A Different Way to Approach JavaScript Dependencies

When I want to use a jquery plugin or something, I usually just put the plugin’s script tag above my site script tag so it’s included first. Then do whatever method functionality the tool provides in my site js. This is pretty different from PHP. What if we didn’t just assume it was there but did a require() instead? Enter RequireJS and more recently a superset of that: Browserify. This allows you to do require('path/to/script.js'). With Browserify, you can also use a plugin to require CoffeeScript files. This will compile the CoffeeScript and then require the compiled JavaScript. Why is Browserify better? It includes various convenience modules from NodeJS such as url, path, stream, events, and http. More info available in this article.

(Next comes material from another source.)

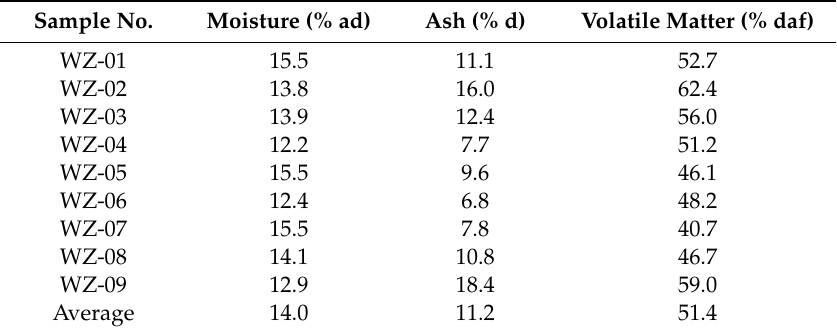
Table 1. Proximate analysis of the coal samples (wt. %); ad, air dried; d, dry basis; daf, dry ash free. Sample No.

And Now for Something Completely Different

That takes care of building, but here’s a related front-end issue: front-end package dependencies. Let’s assume you don’t want to link to a JQuery CDN because it could go down and bring your site functionality with it. So we could just download the latest JQuery and add it to your codebase. But now updating becomes a little tedious, especially when you have 10 JQuery plugins, Twitter Bootstrap, various third-party CSS boilerplates, etc. Another issue is that when you add those libraries to your code, it makes code review a little tricky because you have third-party code cluttering up your commits. Will the real code please stand up?

Bower solves these issues. It works like Composer for js/css packages. What you do is just store the manifest for which front-end packages you need in bower.json, then let bower install them into a folder ignored by Git. This is done manually on the command line via bower install. You can also do bower update to update packages within your defined constraints, such as version 1.2.X. You do the same in the build process before all your front-end processing. Now you can easily find most front-end packages from one place, easily install and update, and keep third-party code out of git. Bam!

Tieing It All Together

GulpJs and Bower take care of these front-end issues and do it well. Combine this with a build/deploy stack such as Jenkins, This PHP Template for Jenkins, Laravel Envoy, and Phing, and you’ve got a pretty lean, fast, and smart setup.